Outside the bunker-like county jail complex, bail bondsmen hover by the visitors' entrance, thrusting fliers at potential customers as they file in to see husbands, sons and friends. Along the sidewalk, taxi drivers hustle for fares among newly released inmates who pace about, dialing cellphones, reconnecting and searching for rides.
A young woman with a short shock of dreadlocks atop a mostly shaved head set off by chunky gold earrings joins them. She has a brisk walk, a broad smile — and a clipboard.
Patrisse Cullors, self-described "freedom fighter, fashionista, wife of Harriet Tubman," comes to the jail complex regularly in search of recruits to her 18-month-old campaign to upend what she contends is a culture of violence among deputies inside the walls.
FOR THE RECORD:
Jail activist: An article in the April 14 Section A about jail activist Patrisse Cullors included a reference that misspelled her first name as Patrice.

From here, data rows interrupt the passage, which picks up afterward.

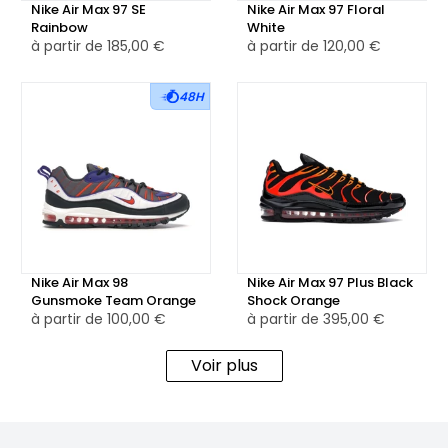
Nike Air Max 97 SE
Nike Air Max 97 Floral
Rainbow
White
à partir de
185,00 €
à partir de
120,00 €
48H
Nike Air Max 98
Nike Air Max 97 Plus Black
Gunsmoke Team Orange
Shock Orange
à partir de
100,00 €
à partir de
395,00 €
Voir plus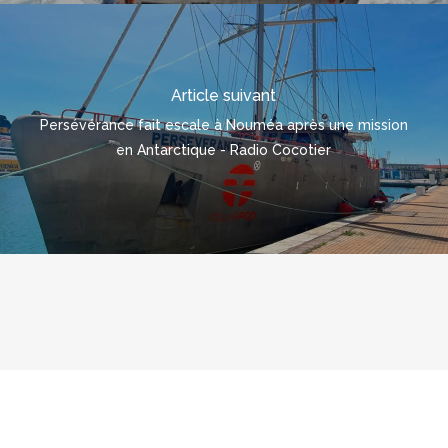
Article suivant
Persévérance fait escale à Nouméa après une mission
en Antarctique - Radio Cocotier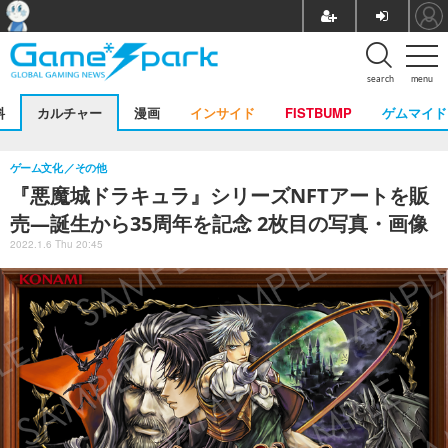
search
menu
料
カルチャー
漫画
インサイド
FISTBUMP
ゲムマイド
ゲーム文化
その他
『悪魔城ドラキュラ』シリーズNFTアートを販
売―誕生から35周年を記念 2枚目の写真・画像
2022.1.6 Thu 20:45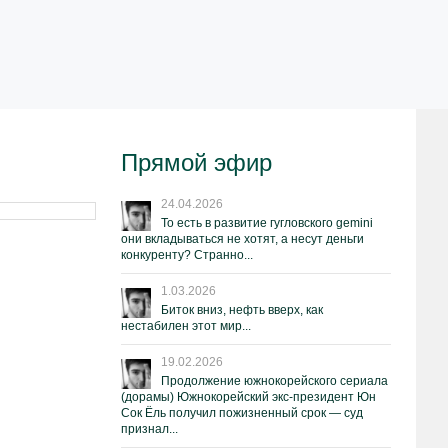
Прямой эфир
24.04.2026
То есть в развитие гугловского gemini
они вкладываться не хотят, а несут деньги
конкуренту? Странно...
1.03.2026
Биток вниз, нефть вверх, как
нестабилен этот мир...
19.02.2026
Продолжение южнокорейского сериала
(дорамы) Южнокорейский экс-президент Юн
Сок Ёль получил пожизненный срок — суд
признал...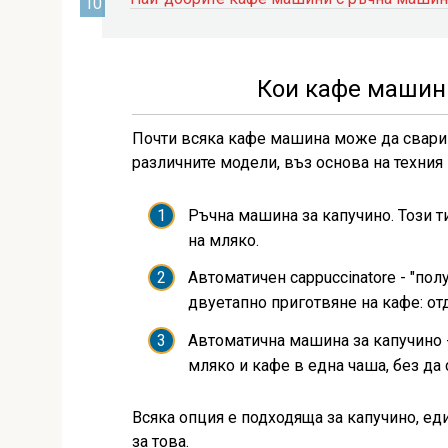
Кои кафе машини
Почти всяка кафе машина може да свари 
различните модели, въз основа на техния 
Ръчна машина за капучино. Този 
на мляко.
Автоматичен cappuccinatore - "по
двуетапно приготвяне на кафе: от
Автоматична машина за капучино 
мляко и кафе в една чаша, без да 
Всяка опция е подходяща за капучино, ед
за това.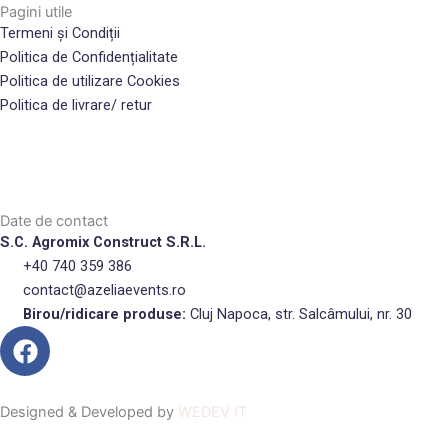
Pagini utile
Termeni și Condiții
Politica de Confidențialitate
Politica de utilizare Cookies
Politica de livrare/ retur
Date de contact
S.C. Agromix Construct S.R.L.
+40 740 359 386
contact@azeliaevents.ro
Birou/ridicare produse:
Cluj Napoca, str. Salcâmului, nr. 30
F
a
c
e
Designed & Developed by
WEDEV IT
b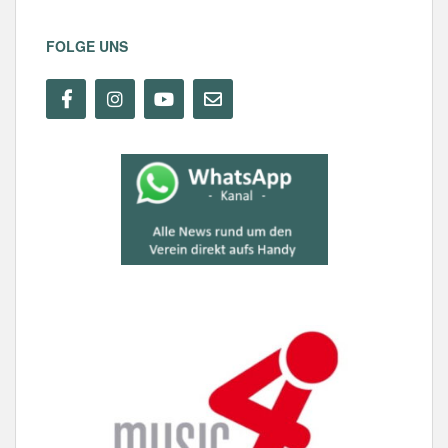
FOLGE UNS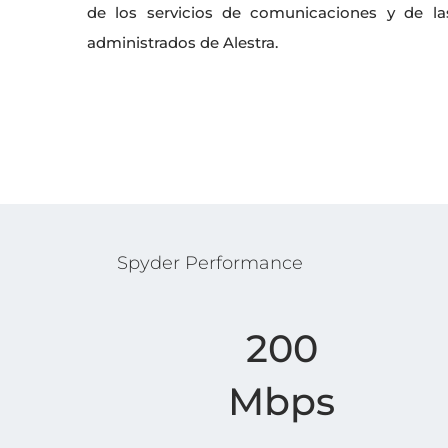
de los servicios de comunicaciones y de las
administrados de Alestra.
Spyder Performance
200
Mbps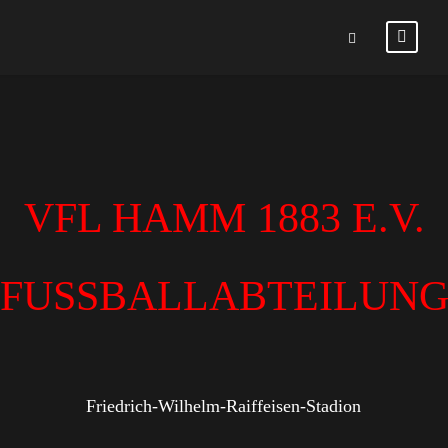
VFL HAMM 1883 E.V.
FUSSBALLABTEILUN
Friedrich-Wilhelm-Raiffeisen-Stadion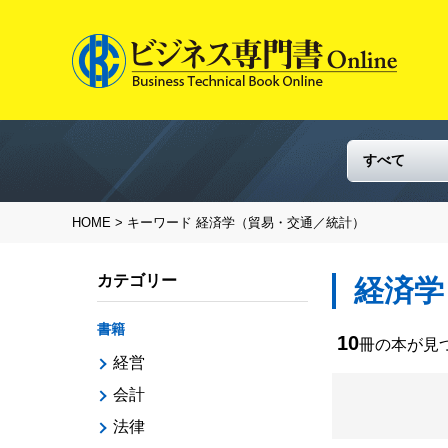
HOME
> キーワード 経済学（貿易・交通／統計）
カテゴリー
経済学
書籍
10
冊の本が見
経営
会計
法律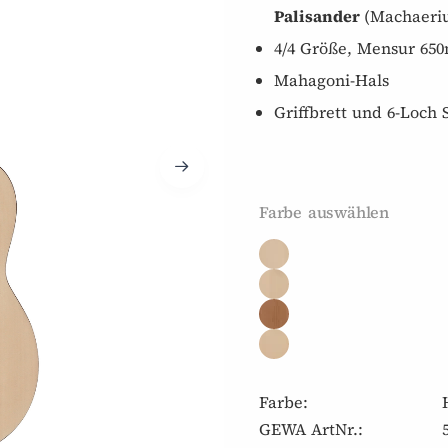
Palisander
(Machaeriu
4/4 Größe, Mensur 650
Mahagoni-Hals
Griffbrett und 6-Loch
Farbe auswählen
Farbe:
GEWA ArtNr.:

On this afternoon outside Twin Towers jail, six young activists are awaiting their marching orders from Cullors. Before greeting them, she zeros in on a young Latino sitting on a wall re-threading his shoelaces — inmates have to surrender them for safety reasons when they are booked.
The young man is clean cut and wearing skate shoes. He signs up for Cullors' mailing list, takes a flier for an upcoming sheriff's candidates forum her group is cosponsoring and tells her he served a month for violating his probation on a drug charge — his first stay in the county jail system.
Cullors listens, jotting down information about the man and another inmate he says may have been wrongfully arrested. She promises to put him in touch with a civil rights attorney.
"I know sometimes trouble attracts people," she tells him. "But try to stay out of it. And try to get involved, because you seem awesome."
Cullors and a small group of fellow activists have helped gain new respect and momentum in the halls of power for a once-floundering idea: creating a civilian commission to oversee the troubled L.A. County Sheriff's Department.
For more than a year, Cullors' Coalition to End Sheriff Violence in L.A. Jails has applied steady pressure on the county Board of Supervisors, in part by trying to organize a large and unlikely bloc of county voters — former jail inmates. The coalition hopes it can become a constituency with clout in the June election to replace former Sheriff Lee Baca, who unexpectedly stepped down in January.
His department had been under scrutiny by media and advocates for years over alleged abuses in the county jails. A federal investigation led to criminal charges against 18 current and former sheriff's deputies late last year.
County Supervisor Mark Ridley-Thomas, who has pushed for civilian oversight of the department, lent support to Cullors' effort from the start. But others are skeptical of setting up a commission with no legal power over the elected sheriff.
"They have a legitimate point of view, a point of view that I actually agree with," Supervisor Zev Yaroslavsky said. "Where we have a parting of ways is, doing what they want to do is not going to accomplish what they want to accomplish."
Still, Cullors' group made sure the issue stayed on the supervisors' radar — in part by recruiting dozens of former inmates to call Yaroslavsky's office.
Miriam Krinsky, executive director of the board-appointed blue ribbon commission that studied jail violence in 2012, appreciates the group's efforts:
"The constant drumbeat that they were able to sound underscored for everyone on the commission the importance of the work we were doing."